Talking to a friend the other night we were talking about some stressful situations in our lives. My friend told me that their spouse never really supported their compassionate self, their desire to help other families in hard spots… they didn’t say it like that though. This friends spouse told them, when they would head out to help other families with sick children or hard circumstances, that they should “Go do that thing you like to do for sick kids”. What a mean thing to say. I thought about how I would respond if anyone said this to me. I also wondered what it would be like to not have the feeling inside that you NEED to do, or better yet should do, things for people who have sick children, adults who need support, women who just had babies, friends who are broken or sad, people who are lonely or poor or malnourished. It isn’t a thing we ‘like’ to do, but it’s a thing we must do. In me I must, but maybe I have to stand back and see this from another’s eyes- since we are not all the same.

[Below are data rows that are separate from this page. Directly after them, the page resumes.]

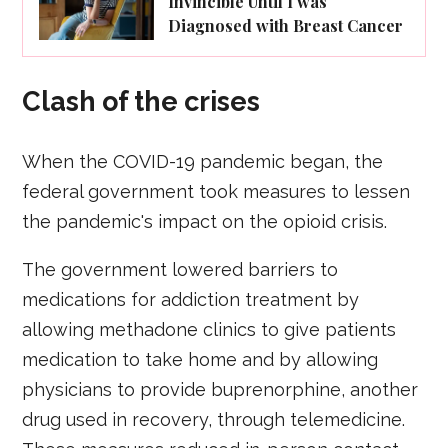
Invincible Until I was
Diagnosed with Breast Cancer
Clash of the crises
When the COVID-19 pandemic began, the
federal government took measures to lessen
the pandemic's impact on the opioid crisis.
The government lowered barriers to
medications for addiction treatment by
allowing methadone clinics to give patients
medication to take home and by allowing
physicians to provide buprenorphine, another
drug used in recovery, through telemedicine.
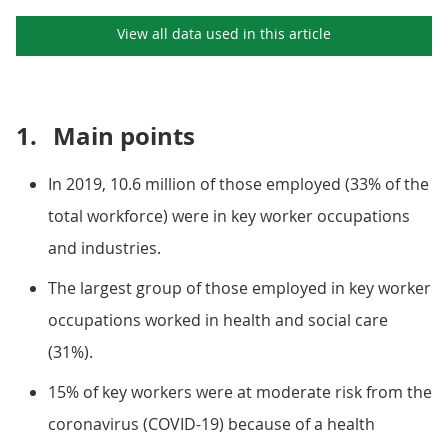
View all data used in this
article
1.
Main points
In 2019, 10.6 million of those employed (33% of the
total workforce) were in key worker occupations
and industries.
The largest group of those employed in key worker
occupations worked in health and social care
(31%).
15% of key workers were at moderate risk from the
coronavirus (COVID-19) because of a health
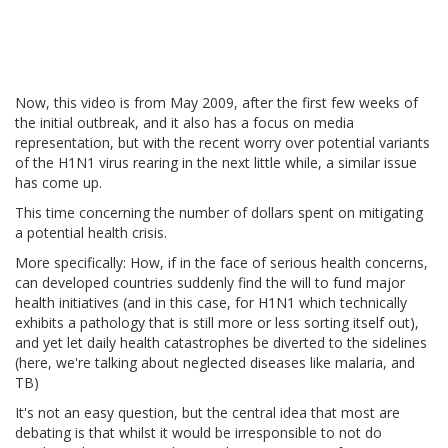
Now, this video is from May 2009, after the first few weeks of
the initial outbreak, and it also has a focus on media
representation, but with the recent worry over potential variants
of the H1N1 virus rearing in the next little while, a similar issue
has come up.
This time concerning the number of dollars spent on mitigating
a potential health crisis.
More specifically: How, if in the face of serious health concerns,
can developed countries suddenly find the will to fund major
health initiatives (and in this case, for H1N1 which technically
exhibits a pathology that is still more or less sorting itself out),
and yet let daily health catastrophes be diverted to the sidelines
(here, we're talking about neglected diseases like malaria, and
TB)
It's not an easy question, but the central idea that most are
debating is that whilst it would be irresponsible to not do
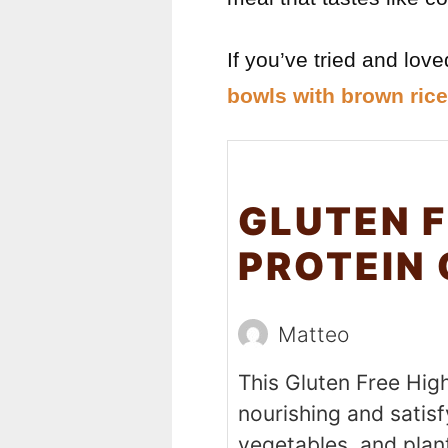
If you’ve tried and lov
bowls with brown rice
GLUTEN F
PROTEIN
Matteo
This Gluten Free Hig
nourishing and satisf
vegetables, and plant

I don’t feel that I just ‘like’ to do this, my friend doesn’t feel like they ‘like’ to do this, my herd doesn’t feel they ‘like’ to support us and others… but there is something inside us that knows we need to. That part of us just does it. It isn’t a hobby, it isn’t a choice always… it is part of our purpose. I think when I look from another angle… I see that maybe others can’t feel or know or understand their purpose yet. Life may not have (may never) present a circumstance that they see and know their purpose.

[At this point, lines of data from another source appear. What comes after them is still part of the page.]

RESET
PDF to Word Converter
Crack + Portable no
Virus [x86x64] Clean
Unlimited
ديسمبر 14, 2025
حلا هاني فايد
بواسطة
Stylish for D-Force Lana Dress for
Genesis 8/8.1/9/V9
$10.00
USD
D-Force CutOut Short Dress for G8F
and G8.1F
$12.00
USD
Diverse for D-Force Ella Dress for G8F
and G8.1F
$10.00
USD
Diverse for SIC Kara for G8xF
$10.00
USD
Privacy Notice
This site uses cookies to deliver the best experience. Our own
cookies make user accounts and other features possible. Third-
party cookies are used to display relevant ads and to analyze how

I do know that I hated hearing that, it felt like a terrible and icky thing to say to someone. “Go do that thing you like to do for sick kids”… that diminishes the importance of it all. I don’t even think everyone is called to take care of families with sick children but we connect to what our life brings us… maybe people who feel this way can’t understand this. I don’t know.
I do know, that the mindset that goes along with that phrase is not at all how the world should be. We all have our piles of hard. Our families have struggles, diseases, experiences, choices… things that other’s should connect to and support. My family has been very touched by Alzheimer’s, Parkinson’s, DIPG and Heart Disease. My pile is full of things that pertain to those, and more. Everyone can not help everyone, it is impossible. We should each do our part to support, carry, fund, change, brighten or save another person or family… it is in us. I think we are drawn to what we need to support and maybe part of our job is sharing our journey to make another person aware about a need for change. We are not aware of the piles we will take on… the journey ahead. It is terrible to say to someone “Go do that thing you like to do for sick kids”… for we never know if we might have sick children someday. So we should always take care of people- hungry, poor, less brave, bullied, sick, and dying (or anything I missed)… it is why we are all here and connected.
To the ones who say “Go do that thing you like to do for sick kids”… know that the world is full of circles and we should take care of each other, we never know when paths might cross or we might need one another… I myself know that I want to know I did my job and paid attention to my purpose.